Of course, South Africa is not the only country to make it difficult for multi-nationals to do big cross-border deals.

Governments around the world -- including in developed economies that are the biggest proponents of a laissez-faire environment -- are simply intervening more since the global credit crisis, said Matthew Kreeve, a portfolio manager at Element Investment Managers in Cape Town.

"While there are certain sectors that are considered more strategic, the issue is that government is generally interceding more frequently. This is just a natural reaction to politics facing up to the economic reality," he said.

"It's not that South Africa is interfering in the markets more than anyone else. Since the crisis, we've seen a ramp up in activity of governments in the regulatory space."
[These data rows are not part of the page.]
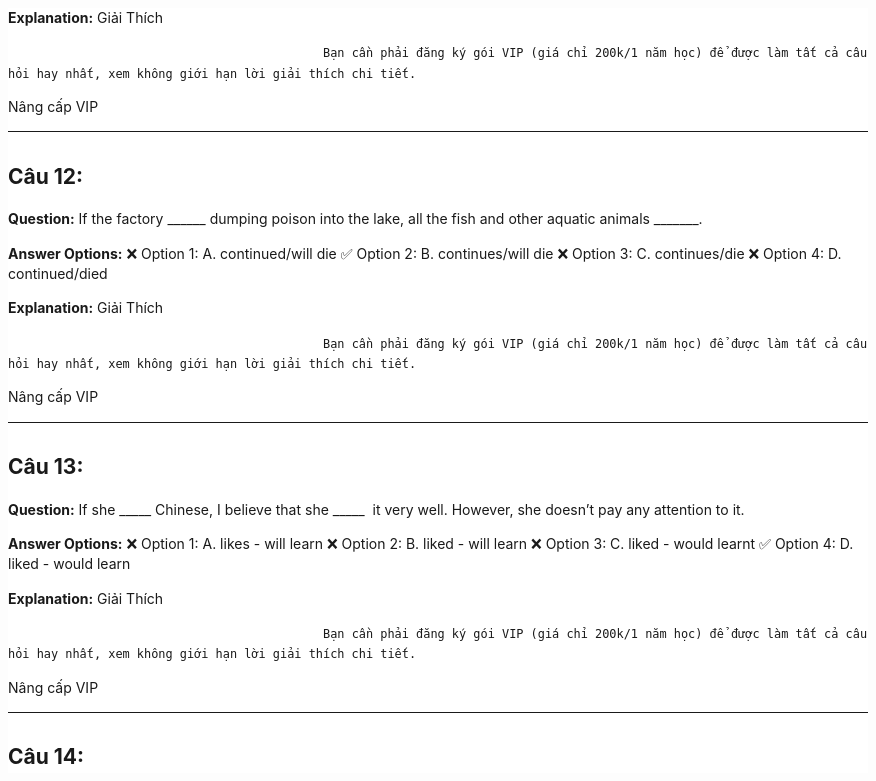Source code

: **Explanation:** Giải Thích




                                                Bạn cần phải đăng ký gói VIP (giá chỉ 200k/1 năm học) để được làm tất cả câu hỏi hay nhất, xem không giới hạn lời giải thích chi tiết.
                                            

Nâng cấp VIP

---

## Câu 12:

**Question:** If the factory ______ dumping poison into the lake, all the fish and other aquatic animals _______.

**Answer Options:**
❌ Option 1: A. continued/will die
✅ Option 2: B. continues/will die
❌ Option 3: C. continues/die
❌ Option 4: D. continued/died

**Explanation:** Giải Thích




                                                Bạn cần phải đăng ký gói VIP (giá chỉ 200k/1 năm học) để được làm tất cả câu hỏi hay nhất, xem không giới hạn lời giải thích chi tiết.
                                            

Nâng cấp VIP

---

## Câu 13:

**Question:** If she _____ Chinese, I believe that she _____  it very well. However, she doesn’t pay any attention to it.

**Answer Options:**
❌ Option 1: A. likes - will learn
❌ Option 2: B. liked - will learn
❌ Option 3: C. liked - would learnt
✅ Option 4: D. liked - would learn

**Explanation:** Giải Thích




                                                Bạn cần phải đăng ký gói VIP (giá chỉ 200k/1 năm học) để được làm tất cả câu hỏi hay nhất, xem không giới hạn lời giải thích chi tiết.
                                            

Nâng cấp VIP

---

## Câu 14:
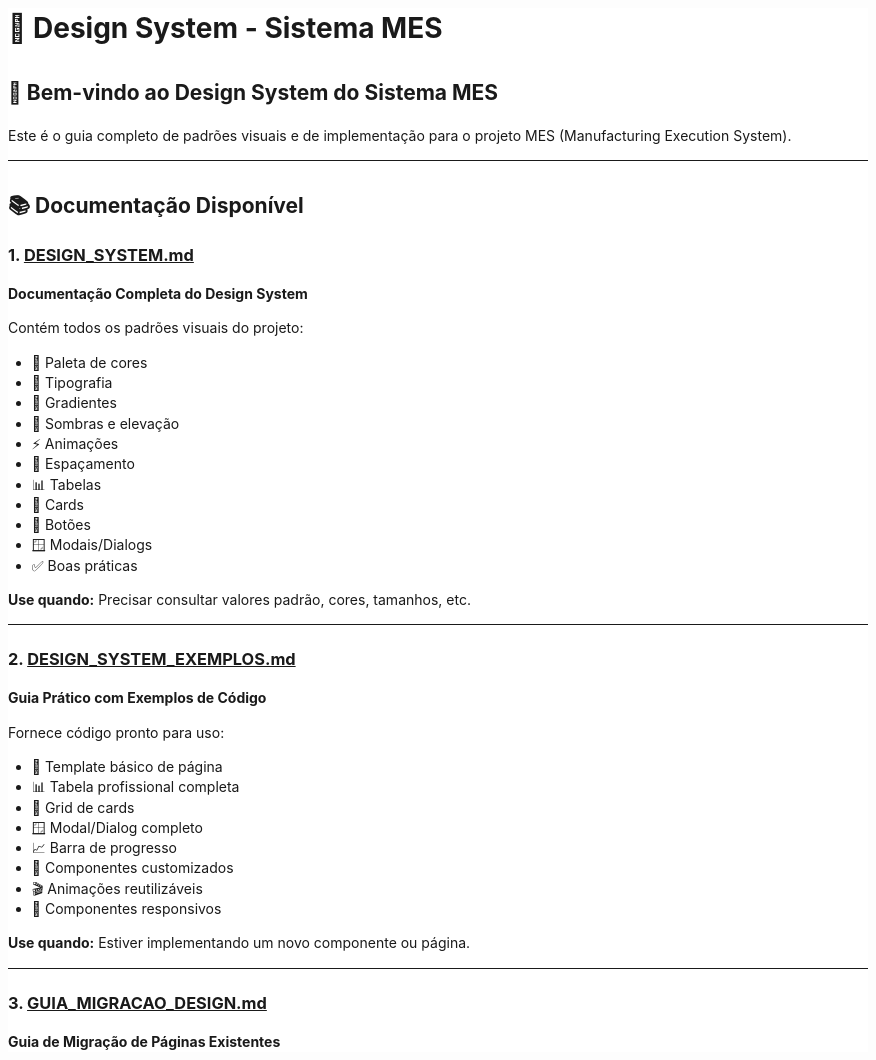 # 🎨 Design System - Sistema MES

## 📖 Bem-vindo ao Design System do Sistema MES

Este é o guia completo de padrões visuais e de implementação para o projeto MES (Manufacturing Execution System).

---

## 📚 Documentação Disponível

### 1. [DESIGN_SYSTEM.md](./DESIGN_SYSTEM.md)
**Documentação Completa do Design System**

Contém todos os padrões visuais do projeto:
- 🎨 Paleta de cores
- 📝 Tipografia
- 🌈 Gradientes
- 💎 Sombras e elevação
- ⚡ Animações
- 📏 Espaçamento
- 📊 Tabelas
- 🎴 Cards
- 🔘 Botões
- 🪟 Modais/Dialogs
- ✅ Boas práticas

**Use quando:** Precisar consultar valores padrão, cores, tamanhos, etc.

---

### 2. [DESIGN_SYSTEM_EXEMPLOS.md](./DESIGN_SYSTEM_EXEMPLOS.md)
**Guia Prático com Exemplos de Código**

Fornece código pronto para uso:
- 🎯 Template básico de página
- 📊 Tabela profissional completa
- 🎴 Grid de cards
- 🪟 Modal/Dialog completo
- 📈 Barra de progresso
- 🎨 Componentes customizados
- 🎬 Animações reutilizáveis
- 📱 Componentes responsivos

**Use quando:** Estiver implementando um novo componente ou página.

---

### 3. [GUIA_MIGRACAO_DESIGN.md](./GUIA_MIGRACAO_DESIGN.md)
**Guia de Migração de Páginas Existentes**
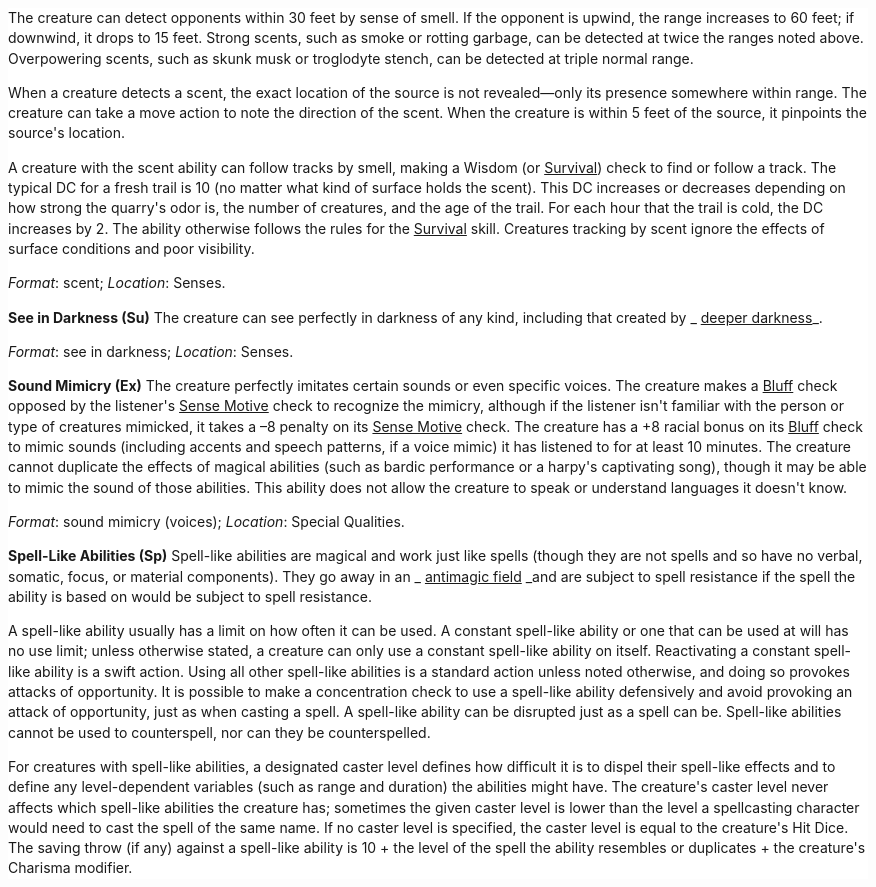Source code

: The creature can detect opponents within 30 feet by sense of smell. If the opponent is upwind, the range increases to 60 feet; if downwind, it drops to 15 feet. Strong scents, such as smoke or rotting garbage, can be detected at twice the ranges noted above. Overpowering scents, such as skunk musk or troglodyte stench, can be detected at triple normal range.

When a creature detects a scent, the exact location of the source is not revealed—only its presence somewhere within range. The creature can take a move action to note the direction of the scent. When the creature is within 5 feet of the source, it pinpoints the source's location.

A creature with the scent ability can follow tracks by smell, making a Wisdom (or [Survival](../skills/survival.html#_survival)) check to find or follow a track. The typical DC for a fresh trail is 10 (no matter what kind of surface holds the scent). This DC increases or decreases depending on how strong the quarry's odor is, the number of creatures, and the age of the trail. For each hour that the trail is cold, the DC increases by 2. The ability otherwise follows the rules for the [Survival](../skills/survival.html#_survival) skill. Creatures tracking by scent ignore the effects of surface conditions and poor visibility.

_Format_: scent; _Location_: Senses.

**See in Darkness (Su)** The creature can see perfectly in darkness of any kind, including that created by _ [deeper darkness](../spells/deeperDarkness.html#_deeper-darkness)_.

_Format_: see in darkness; _Location_: Senses.

**Sound Mimicry (Ex)** The creature perfectly imitates certain sounds or even specific voices. The creature makes a [Bluff](../skills/bluff.html#_bluff) check opposed by the listener's [Sense Motive](../skills/senseMotive.html#_sense-motive) check to recognize the mimicry, although if the listener isn't familiar with the person or type of creatures mimicked, it takes a –8 penalty on its [Sense Motive](../skills/senseMotive.html#_sense-motive) check. The creature has a +8 racial bonus on its [Bluff](../skills/bluff.html#_bluff) check to mimic sounds (including accents and speech patterns, if a voice mimic) it has listened to for at least 10 minutes. The creature cannot duplicate the effects of magical abilities (such as bardic performance or a harpy's captivating song), though it may be able to mimic the sound of those abilities. This ability does not allow the creature to speak or understand languages it doesn't know.

_Format_: sound mimicry (voices); _Location_: Special Qualities.

**Spell-Like Abilities (Sp)** Spell-like abilities are magical and work just like spells (though they are not spells and so have no verbal, somatic, focus, or material components). They go away in an _ [antimagic field](../spells/antimagicField.html#_antimagic-field) _and are subject to spell resistance if the spell the ability is based on would be subject to spell resistance.

A spell-like ability usually has a limit on how often it can be used. A constant spell-like ability or one that can be used at will has no use limit; unless otherwise stated, a creature can only use a constant spell-like ability on itself. Reactivating a constant spell-like ability is a swift action. Using all other spell-like abilities is a standard action unless noted otherwise, and doing so provokes attacks of opportunity. It is possible to make a concentration check to use a spell-like ability defensively and avoid provoking an attack of opportunity, just as when casting a spell. A spell-like ability can be disrupted just as a spell can be. Spell-like abilities cannot be used to counterspell, nor can they be counterspelled.

For creatures with spell-like abilities, a designated caster level defines how difficult it is to dispel their spell-like effects and to define any level-dependent variables (such as range and duration) the abilities might have. The creature's caster level never affects which spell-like abilities the creature has; sometimes the given caster level is lower than the level a spellcasting character would need to cast the spell of the same name. If no caster level is specified, the caster level is equal to the creature's Hit Dice. The saving throw (if any) against a spell-like ability is 10 + the level of the spell the ability resembles or duplicates + the creature's Charisma modifier.
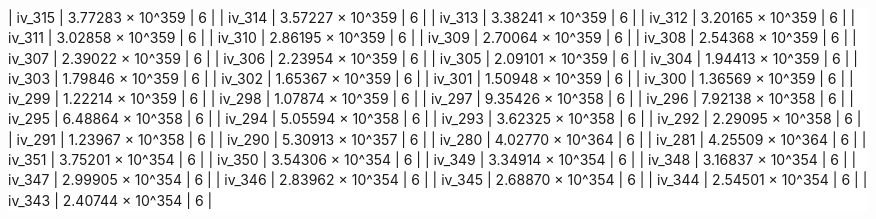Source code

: | iv_315 | 3.77283 × 10^359 | 6 |
| iv_314 | 3.57227 × 10^359 | 6 |
| iv_313 | 3.38241 × 10^359 | 6 |
| iv_312 | 3.20165 × 10^359 | 6 |
| iv_311 | 3.02858 × 10^359 | 6 |
| iv_310 | 2.86195 × 10^359 | 6 |
| iv_309 | 2.70064 × 10^359 | 6 |
| iv_308 | 2.54368 × 10^359 | 6 |
| iv_307 | 2.39022 × 10^359 | 6 |
| iv_306 | 2.23954 × 10^359 | 6 |
| iv_305 | 2.09101 × 10^359 | 6 |
| iv_304 | 1.94413 × 10^359 | 6 |
| iv_303 | 1.79846 × 10^359 | 6 |
| iv_302 | 1.65367 × 10^359 | 6 |
| iv_301 | 1.50948 × 10^359 | 6 |
| iv_300 | 1.36569 × 10^359 | 6 |
| iv_299 | 1.22214 × 10^359 | 6 |
| iv_298 | 1.07874 × 10^359 | 6 |
| iv_297 | 9.35426 × 10^358 | 6 |
| iv_296 | 7.92138 × 10^358 | 6 |
| iv_295 | 6.48864 × 10^358 | 6 |
| iv_294 | 5.05594 × 10^358 | 6 |
| iv_293 | 3.62325 × 10^358 | 6 |
| iv_292 | 2.29095 × 10^358 | 6 |
| iv_291 | 1.23967 × 10^358 | 6 |
| iv_290 | 5.30913 × 10^357 | 6 |
| iv_280 | 4.02770 × 10^364 | 6 |
| iv_281 | 4.25509 × 10^364 | 6 |
| iv_351 | 3.75201 × 10^354 | 6 |
| iv_350 | 3.54306 × 10^354 | 6 |
| iv_349 | 3.34914 × 10^354 | 6 |
| iv_348 | 3.16837 × 10^354 | 6 |
| iv_347 | 2.99905 × 10^354 | 6 |
| iv_346 | 2.83962 × 10^354 | 6 |
| iv_345 | 2.68870 × 10^354 | 6 |
| iv_344 | 2.54501 × 10^354 | 6 |
| iv_343 | 2.40744 × 10^354 | 6 |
Canada last year blocked a $39-billion takeover bid from Australia's BHP Billiton for Potash Corp. This year, Australia thwarted the Singapore Exchange's $8-billion bid for local bourse ASX Ltd.

But even if South Africa continues to throw up hurdles, Element's Kreeve reckons investors will continue to jump -- given the potential returns.

"It is a cost of doing business in Africa -- the 30 percent margins and 40 percent growth numbers markets are not riskless."